Sorry about using attachment. The code is below for the reference.
(I will also file a jira as you suggesting)
package codectest;
import com.hadoop.compression.lzo.LzoCodec;
import java.io.IOException;
import java.util.Formatter;
import org.apache.hadoop.conf.Configuration;
import org.apache.hadoop.fs.FileSystem;
import org.apache.hadoop.io.MapFile;
import org.apache.hadoop.io.SequenceFile.CompressionType;
import org.apache.hadoop.io.Text;
import org.apache.hadoop.io.compress.CompressionCodec;
import org.apache.hadoop.io.compress.DefaultCodec;
import org.apache.hadoop.io.compress.SnappyCodec;
import org.apache.hadoop.util.Tool;
import org.apache.hadoop.util.ToolRunner;
public class MapFileCodecTest implements Tool {
private Configuration conf = new Configuration();
private void createMapFile(Configuration conf, FileSystem fs, String path,
CompressionCodec codec, CompressionType type, int records)
throws IOException {
MapFile.Writer writer = new MapFile.Writer(conf, fs, path,
Text.class, Text.class,
type, codec, null);
Text key = new Text();
for (int j = 0; j < records; j++) {
StringBuilder sb = new StringBuilder();
Formatter formatter = new Formatter(sb);
formatter.format("%03d", j);
key.set(sb.toString());
writer.append(key, key);
}
writer.close();
}
private void testCodec(Configuration conf, Class<? extends
CompressionCodec> clazz,
CompressionType type, int records) throws IOException {
FileSystem fs = FileSystem.getLocal(conf);
try {
System.out.println("Creating MapFiles with " + records +
" records using codec " + clazz.getSimpleName());
String path = clazz.getSimpleName() + records;
createMapFile(conf, fs, path, clazz.newInstance(), type, records);
MapFile.Reader reader = new MapFile.Reader(fs, path, conf);
Text key1 = new Text("002");
if (reader.get(key1, new Text()) != null) {
System.out.println("1st key found");
}
Text key2 = new Text("004");
if (reader.get(key2, new Text()) != null) {
System.out.println("2nd key found");
}
} catch (Throwable ex) {
ex.printStackTrace();
}
}
@Override
public int run(String[] strings) throws Exception {
System.out.println("Using native library " +
System.getProperty("java.library.path"));
testCodec(conf, DefaultCodec.class, CompressionType.RECORD, 100);
testCodec(conf, SnappyCodec.class, CompressionType.RECORD, 100);
testCodec(conf, LzoCodec.class, CompressionType.RECORD, 100);
testCodec(conf, DefaultCodec.class, CompressionType.RECORD, 10);
testCodec(conf, SnappyCodec.class, CompressionType.RECORD, 10);
testCodec(conf, LzoCodec.class, CompressionType.RECORD, 10);
testCodec(conf, DefaultCodec.class, CompressionType.BLOCK, 100);
testCodec(conf, SnappyCodec.class, CompressionType.BLOCK, 100);
testCodec(conf, LzoCodec.class, CompressionType.BLOCK, 100);
testCodec(conf, DefaultCodec.class, CompressionType.BLOCK, 10);
testCodec(conf, SnappyCodec.class, CompressionType.BLOCK, 10);
testCodec(conf, LzoCodec.class, CompressionType.BLOCK, 10);
return 0;
}
@Override
public void setConf(Configuration c) {
this.conf = c;
}
@Override
public Configuration getConf() {
return conf;
}
public static void main(String[] args) throws Exception {
ToolRunner.run(new MapFileCodecTest(), args);
}
}
On 5/21/12, Todd Lipcon <[email protected]> wrote:
> Hi Jason,
>
> Sounds like a bug.
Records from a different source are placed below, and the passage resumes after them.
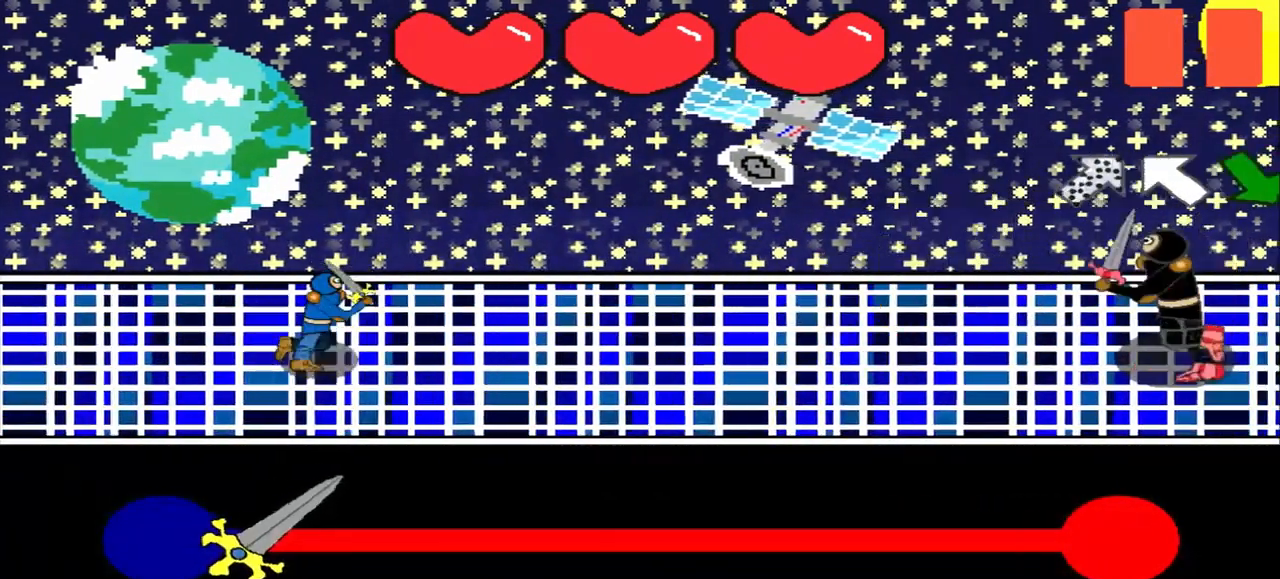
{"buttons": [], "left_stick": "center", "events": []}
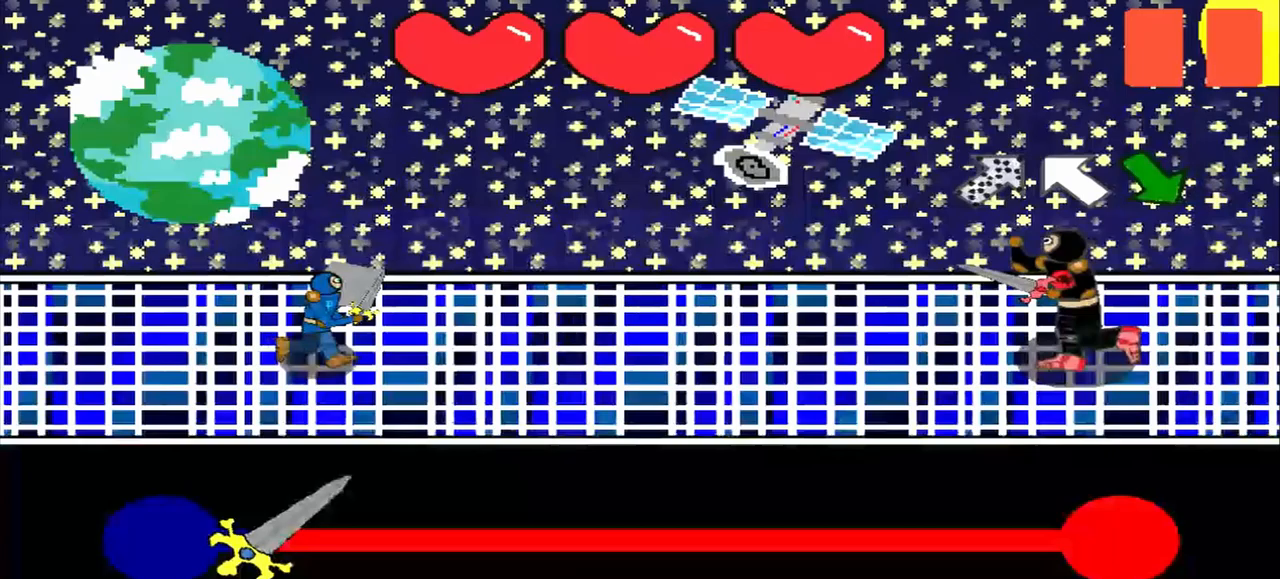
{"buttons": [], "left_stick": "up-left", "events": [[167, "left_stick", "down-left"], [250, "left_stick", "center"], [417, "left_stick", "up-left"]]}
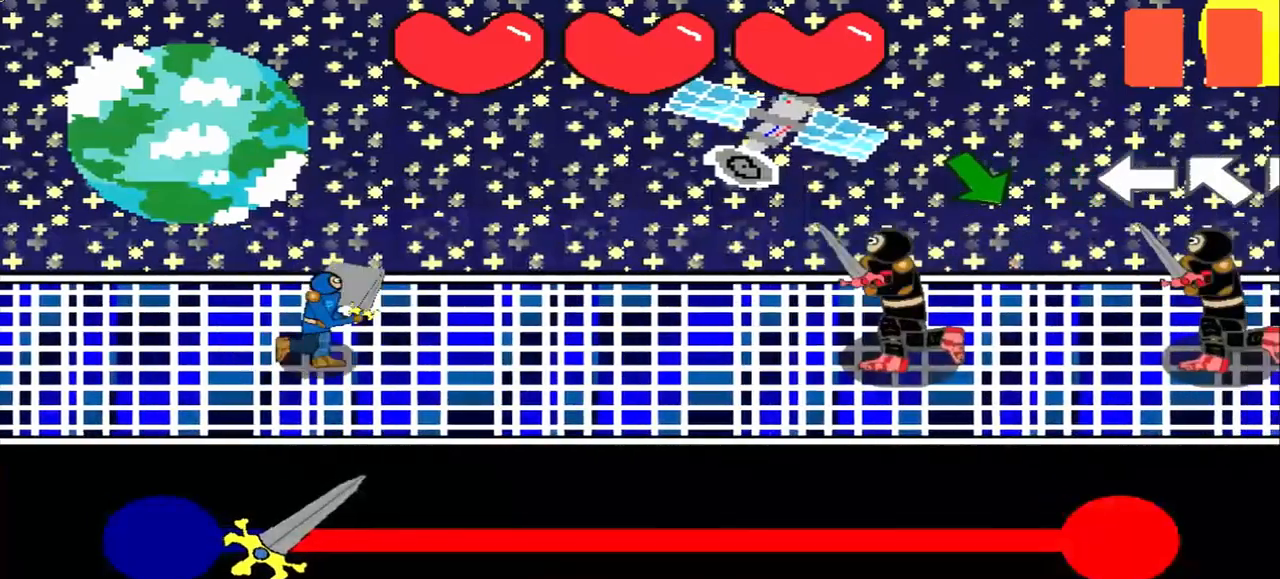
{"buttons": [], "left_stick": "center", "events": [[42, "left_stick", "center"], [375, "left_stick", "down-right"], [458, "left_stick", "center"]]}
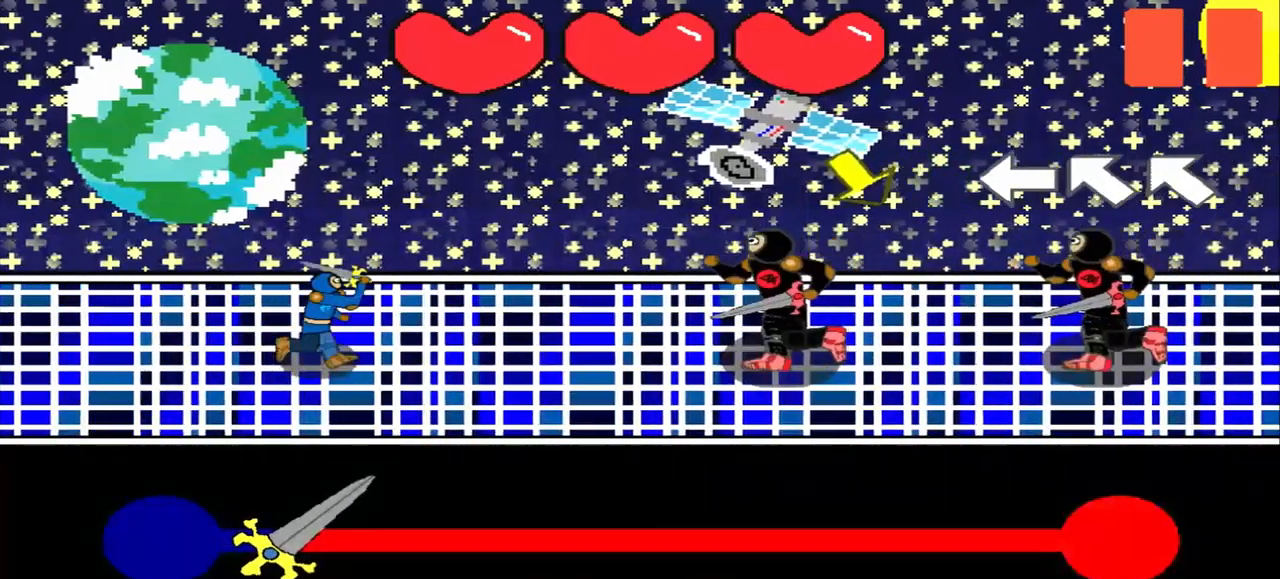
{"buttons": [], "left_stick": "center", "events": [[208, "left_stick", "down-right"], [375, "left_stick", "center"]]}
Unfortunately the mailing list strips attachments.
>
> Can you file a jira in the HADOOP project, and attach your test case there?
>
> Thanks
> Todd
>
> On Mon, May 21, 2012 at 3:57 PM, Jason B <[email protected]> wrote:
>> I am using Cloudera distribution cdh3u1.
>>
>> When trying to check native codecs for better decompression
>> performance such as Snappy or LZO, I ran into issues with random
>> access using MapFile.Reader.get(key, value) method.
>> First call of MapFile.Reader.get() works but a second call fails.
>>
>> Also I am getting different exceptions depending on number of entries
>> in a map file.
>> With LzoCodec and 10 record file, jvm gets aborted.
>>
>> At the same time the DefaultCodec works fine for all cases, as well as
>> record compression for the native codecs.
>>
>> I created a simple test program (attached) that creates map files
>> locally with sizes of 10 and 100 records for three codecs: Default,
>> Snappy, and LZO.
>> (The test requires corresponding native library available)
>>
>> The summary of problems are given below:
>>
>> Map Size: 100
>> Compression: RECORD
>> ==================
>> DefaultCodec: OK
>> SnappyCodec: OK
>> LzoCodec: OK
>>
>> Map Size: 10
>> Compression: RECORD
>> ==================
>> DefaultCodec: OK
>> SnappyCodec: OK
>> LzoCodec: OK
>>
>> Map Size: 100
>> Compression: BLOCK
>> ================
>> DefaultCodec: OK
>>
>> SnappyCodec: java.io.EOFException at
>> org.apache.hadoop.io.compress.BlockDecompressorStream.getCompressedData(BlockDecompressorStream.java:114)
>>
>> LzoCodec: java.io.EOFException at
>> org.apache.hadoop.io.compress.BlockDecompressorStream.getCompressedData(BlockDecompressorStream.java:114)
>>
>> Map Size: 10
>> Compression: BLOCK
>> ==================
>> DefaultCodec: OK
>>
>> SnappyCodec: java.lang.NoClassDefFoundError: Ljava/lang/InternalError
>> at
>> org.apache.hadoop.io.compress.snappy.SnappyDecompressor.decompressBytesDirect(Native
>> Method)
>>
>> LzoCodec:
>> #
>> # A fatal error has been detected by the Java Runtime Environment:
>> #
>> # SIGSEGV (0xb) at pc=0x00002b068ffcbc00, pid=6385, tid=47304763508496
>> #
>> # JRE version: 6.0_21-b07
>> # Java VM: Java HotSpot(TM) 64-Bit Server VM (17.0-b17 mixed mode
>> linux-amd64 )
>> # Problematic frame:
>> # C [liblzo2.so.2+0x13c00] lzo1x_decompress+0x1a0
>> #
>> # An error report file with more information is saved as:
>> # /hadoop/user/yurgis/testapp/hs_err_pid6385.log
>> #
>> # If you would like to submit a bug report, please visit:
>> # http://java.sun.com/webapps/bugreport/crash.jsp
>> # The crash happened outside the Java Virtual Machine in native code.
>> # See problematic frame for where to report the bug.
>> #
>
>
>
> --
> Todd Lipcon
> Software Engineer, Cloudera
>